-- Opening Marker --
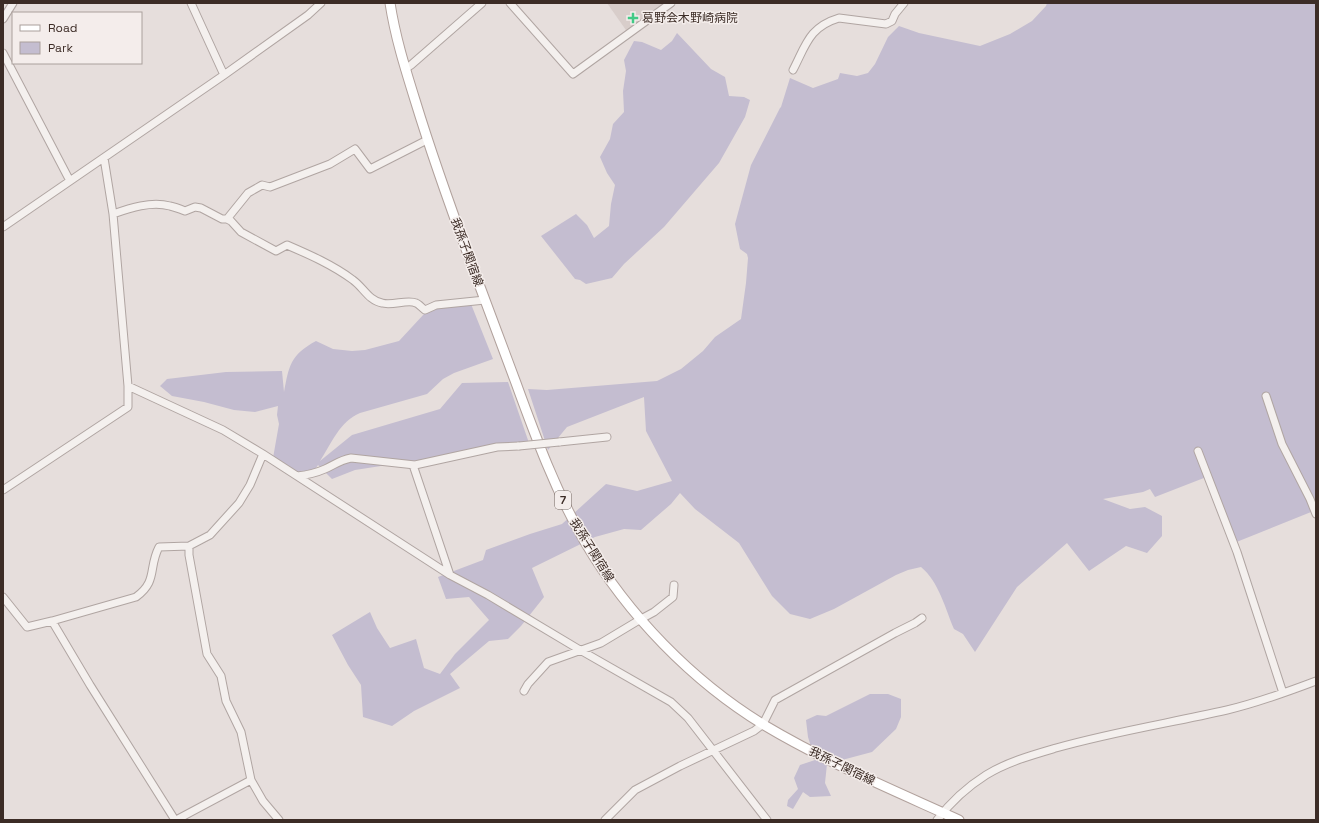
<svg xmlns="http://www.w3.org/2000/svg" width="1319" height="823" font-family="'Space Grotesk','Noto Sans JP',sans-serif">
<rect width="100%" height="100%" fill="#e6dedc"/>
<!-- built -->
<path fill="#d8cdca" d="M607 3H668L628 33Z"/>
<!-- green -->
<path fill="#c4bdd0" d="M1047 3H1316V510L1234 543 1209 476 1155 497 1150 489 1143 492 1103 499 1130 509 1145 507 1162 516V536L1147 553 1126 546 1089 571 1067 543 1017 587 975 652 963 634 954 629C945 608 939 582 921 567L908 570 896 575 834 609 810 619 790 614 772 596 739 543 695 509 680 493 671 504 641 530 624 529 595 537 532 568 544 597 521 626 508 639 489 641 450 674 460 688 414 711 392 726 363 717 361 685 348 665 332 635 370 612 377 628 390 648 416 639 424 668 440 674 455 654 489 620 469 597 446 599 438 577 483 560 486 550 530 534 562 524 606 484 637 491 672 481 646 431 644 397 567 427 548 450 528 389 547 390 657 381 681 369 703 351 715 337 741 319 746 283 748 258 747 254 740 249 735 224 751 165 780 108 781 107 790 78 813 88 838 79 840 73 857 76 868 73 875 64 888 37 899 26 919 33 980 46 1010 34 1032 21 1046 6Z
M677 33 711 69 725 77 729 96 744 97 750 100 745 117 719 163 664 227 624 264 612 278 586 284 580 280 575 279 541 236 576 214 587 225 594 238 609 226 611 204 615 185 607 173 600 157 610 139 613 124 624 112 623 91 626 71 624 60 634 41 642 42 661 50 672 41Z
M471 304 493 359 454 373 443 379 427 394 360 413C340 421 331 444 320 461L352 435 440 409 462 383 508 382 529 443 355 470 332 479 318 465 314 471 298 474 273 458 279 424 277 415 278 406 255 412 234 410 204 402 172 396 160 386 167 379 226 372 282 371 284 392C289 366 290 355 316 341L333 349 352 351 365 350 399 341 424 314 432 308Z
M870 694H888L901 699V717L896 729 872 752 827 764 825 783 831 796 810 797 803 792 793 809 787 806 788 800 798 789 794 778 800 765 815 760 808 737 806 720 817 715 826 716Z"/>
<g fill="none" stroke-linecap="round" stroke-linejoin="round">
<defs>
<path id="minor" d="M191 3 224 75
M510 3 573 74 671 3
M3 19 13 3
M3 53 70 181
M405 69 411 65 482 3
M793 70C806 45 809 27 839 18L886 24 892 21 895 14 904 3
M104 158 113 214 128 386 223 430 263 454 450 575 488 595 580 650 671 702 688 718 767 820
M113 214C130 208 151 201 170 206 175 207 180 209 185 211L195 207 201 208 222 219H227L231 221 241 232 276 251 287 245C310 255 333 265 353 280 363 287 369 301 382 303 392 306 408 299 416 303 419 304 422 308 425 310L436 305 485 300
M227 219 248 193 262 185 270 187 330 164 355 149 370 169 427 140
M3 227 224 75 308 15 321 3
M1266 396 1282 444 1310 499 1316 514
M559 442 607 437
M1198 451 1237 552 1283 693
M413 465 450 575
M297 476C307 475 316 473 325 469 334 465 340 460 351 458L415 465 497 447 519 446
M3 490 128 407V386
M189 546V555L207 654 221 676 226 701 241 732 251 780 263 801 279 820
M3 597 27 627 52 621 90 685 175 820
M52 621 136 597C158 581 148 568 159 547L189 546 210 535 239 503 250 485 263 454
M524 691 528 684 548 662 601 643 641 619 654 612 673 597 674 585
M176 820 251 780
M605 820 635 790 680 766 754 731 763 724 775 700 895 633 915 623 922 618
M937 820C950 803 967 787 986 775 1007 762 1032 755 1056 748 1112 732 1170 723 1227 710 1257 703 1287 692 1316 681"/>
<path id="major" d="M390 3C395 36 405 68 415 100 434 162 456 223 479 284 491 317 504 350 516 383 536 438 556 492 585 542 628 615 692 681 764 725 826 762 893 790 959 820"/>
</defs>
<!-- minor casing -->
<use href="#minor" stroke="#b0a5a2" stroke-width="9"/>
<!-- major casing -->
<use href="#major" stroke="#b1a19c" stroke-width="11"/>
<!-- minor -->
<use href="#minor" stroke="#f4f0ee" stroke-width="7"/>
<!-- major -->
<use href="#major" stroke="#fff" stroke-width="9"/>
<defs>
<path id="minor-bridge" d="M519 446 559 442"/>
</defs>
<!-- minor-bridge casing -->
<use href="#minor-bridge" stroke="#b0a5a2" stroke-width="9" stroke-linecap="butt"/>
<!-- minor-bridge -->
<use href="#minor-bridge" stroke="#f4f0ee" stroke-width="7"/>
</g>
<!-- markers -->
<path fill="#42ca86" stroke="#f4edeb" stroke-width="1.5" d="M631 12h4v4h4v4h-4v4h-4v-4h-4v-4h4z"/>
<g text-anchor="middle" stroke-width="3" stroke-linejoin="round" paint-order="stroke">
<!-- shield labels -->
<rect fill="#f4edeb" stroke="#736661" stroke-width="1" x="555" y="491" width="16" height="18" rx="3"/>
<g font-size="11" font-weight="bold" fill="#3c2c26">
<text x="563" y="504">7</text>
</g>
<!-- poi labels -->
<g font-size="12" fill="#3c2c26" stroke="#f4edeb" text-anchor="start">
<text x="642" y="22">葛野会木野崎病院</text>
</g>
<!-- street labels -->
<g font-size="12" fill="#3c2c26" stroke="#f4edeb">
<text transform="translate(467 252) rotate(70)" y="4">我孫子関宿線</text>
<text transform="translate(592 550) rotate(58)" y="4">我孫子関宿線</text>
<text transform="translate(842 766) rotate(26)" y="4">我孫子関宿線</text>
</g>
</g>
<!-- border -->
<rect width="1319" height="823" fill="none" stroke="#3c2c26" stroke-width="8"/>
<!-- legend -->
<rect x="12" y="12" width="130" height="52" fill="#f4edeb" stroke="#aaa09c"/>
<rect x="20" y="25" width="20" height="6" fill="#ffffff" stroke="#aaa09c"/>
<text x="48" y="32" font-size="12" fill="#3c2c26">Road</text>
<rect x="20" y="42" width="20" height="12" fill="#c4bdd0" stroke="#aaa09c"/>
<text x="48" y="52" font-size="12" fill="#3c2c26">Park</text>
</svg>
-- Closing Marker --
If you see a picture in the listing, skip it while copying everything else exactly.

<svg xmlns="http://www.w3.org/2000/svg" width="1319" height="823" font-family="'Space Grotesk','Noto Sans JP',sans-serif">
<rect width="100%" height="100%" fill="#e6dedc"/>
<!-- built -->
<path fill="#d8cdca" d="M607 3H668L628 33Z"/>
<!-- green -->
<path fill="#c4bdd0" d="M1047 3H1316V510L1234 543 1209 476 1155 497 1150 489 1143 492 1103 499 1130 509 1145 507 1162 516V536L1147 553 1126 546 1089 571 1067 543 1017 587 975 652 963 634 954 629C945 608 939 582 921 567L908 570 896 575 834 609 810 619 790 614 772 596 739 543 695 509 680 493 671 504 641 530 624 529 595 537 532 568 544 597 521 626 508 639 489 641 450 674 460 688 414 711 392 726 363 717 361 685 348 665 332 635 370 612 377 628 390 648 416 639 424 668 440 674 455 654 489 620 469 597 446 599 438 577 483 560 486 550 530 534 562 524 606 484 637 491 672 481 646 431 644 397 567 427 548 450 528 389 547 390 657 381 681 369 703 351 715 337 741 319 746 283 748 258 747 254 740 249 735 224 751 165 780 108 781 107 790 78 813 88 838 79 840 73 857 76 868 73 875 64 888 37 899 26 919 33 980 46 1010 34 1032 21 1046 6Z
M677 33 711 69 725 77 729 96 744 97 750 100 745 117 719 163 664 227 624 264 612 278 586 284 580 280 575 279 541 236 576 214 587 225 594 238 609 226 611 204 615 185 607 173 600 157 610 139 613 124 624 112 623 91 626 71 624 60 634 41 642 42 661 50 672 41Z
M471 304 493 359 454 373 443 379 427 394 360 413C340 421 331 444 320 461L352 435 440 409 462 383 508 382 529 443 355 470 332 479 318 465 314 471 298 474 273 458 279 424 277 415 278 406 255 412 234 410 204 402 172 396 160 386 167 379 226 372 282 371 284 392C289 366 290 355 316 341L333 349 352 351 365 350 399 341 424 314 432 308Z
M870 694H888L901 699V717L896 729 872 752 827 764 825 783 831 796 810 797 803 792 793 809 787 806 788 800 798 789 794 778 800 765 815 760 808 737 806 720 817 715 826 716Z"/>
<g fill="none" stroke-linecap="round" stroke-linejoin="round">
<defs>
<path id="minor" d="M191 3 224 75
M510 3 573 74 671 3
M3 19 13 3
M3 53 70 181
M405 69 411 65 482 3
M793 70C806 45 809 27 839 18L886 24 892 21 895 14 904 3
M104 158 113 214 128 386 223 430 263 454 450 575 488 595 580 650 671 702 688 718 767 820
M113 214C130 208 151 201 170 206 175 207 180 209 185 211L195 207 201 208 222 219H227L231 221 241 232 276 251 287 245C310 255 333 265 353 280 363 287 369 301 382 303 392 306 408 299 416 303 419 304 422 308 425 310L436 305 485 300
M227 219 248 193 262 185 270 187 330 164 355 149 370 169 427 140
M3 227 224 75 308 15 321 3
M1266 396 1282 444 1310 499 1316 514
M559 442 607 437
M1198 451 1237 552 1283 693
M413 465 450 575
M297 476C307 475 316 473 325 469 334 465 340 460 351 458L415 465 497 447 519 446
M3 490 128 407V386
M189 546V555L207 654 221 676 226 701 241 732 251 780 263 801 279 820
M3 597 27 627 52 621 90 685 175 820
M52 621 136 597C158 581 148 568 159 547L189 546 210 535 239 503 250 485 263 454
M524 691 528 684 548 662 601 643 641 619 654 612 673 597 674 585
M176 820 251 780
M605 820 635 790 680 766 754 731 763 724 775 700 895 633 915 623 922 618
M937 820C950 803 967 787 986 775 1007 762 1032 755 1056 748 1112 732 1170 723 1227 710 1257 703 1287 692 1316 681"/>
<path id="major" d="M390 3C395 36 405 68 415 100 434 162 456 223 479 284 491 317 504 350 516 383 536 438 556 492 585 542 628 615 692 681 764 725 826 762 893 790 959 820"/>
</defs>
<!-- minor casing -->
<use href="#minor" stroke="#b0a5a2" stroke-width="9"/>
<!-- major casing -->
<use href="#major" stroke="#b1a19c" stroke-width="11"/>
<!-- minor -->
<use href="#minor" stroke="#f4f0ee" stroke-width="7"/>
<!-- major -->
<use href="#major" stroke="#fff" stroke-width="9"/>
<defs>
<path id="minor-bridge" d="M519 446 559 442"/>
</defs>
<!-- minor-bridge casing -->
<use href="#minor-bridge" stroke="#b0a5a2" stroke-width="9" stroke-linecap="butt"/>
<!-- minor-bridge -->
<use href="#minor-bridge" stroke="#f4f0ee" stroke-width="7"/>
</g>
<!-- markers -->
<path fill="#42ca86" stroke="#f4edeb" stroke-width="1.5" d="M631 12h4v4h4v4h-4v4h-4v-4h-4v-4h4z"/>
<g text-anchor="middle" stroke-width="3" stroke-linejoin="round" paint-order="stroke">
<!-- shield labels -->
<rect fill="#f4edeb" stroke="#736661" stroke-width="1" x="555" y="491" width="16" height="18" rx="3"/>
<g font-size="11" font-weight="bold" fill="#3c2c26">
<text x="563" y="504">7</text>
</g>
<!-- poi labels -->
<g font-size="12" fill="#3c2c26" stroke="#f4edeb" text-anchor="start">
<text x="642" y="22">葛野会木野崎病院</text>
</g>
<!-- street labels -->
<g font-size="12" fill="#3c2c26" stroke="#f4edeb">
<text transform="translate(467 252) rotate(70)" y="4">我孫子関宿線</text>
<text transform="translate(592 550) rotate(58)" y="4">我孫子関宿線</text>
<text transform="translate(842 766) rotate(26)" y="4">我孫子関宿線</text>
</g>
</g>
<!-- border -->
<rect width="1319" height="823" fill="none" stroke="#3c2c26" stroke-width="8"/>
<!-- legend -->
<rect x="12" y="12" width="130" height="52" fill="#f4edeb" stroke="#aaa09c"/>
<rect x="20" y="25" width="20" height="6" fill="#ffffff" stroke="#aaa09c"/>
<text x="48" y="32" font-size="12" fill="#3c2c26">Road</text>
<rect x="20" y="42" width="20" height="12" fill="#c4bdd0" stroke="#aaa09c"/>
<text x="48" y="52" font-size="12" fill="#3c2c26">Park</text>
</svg>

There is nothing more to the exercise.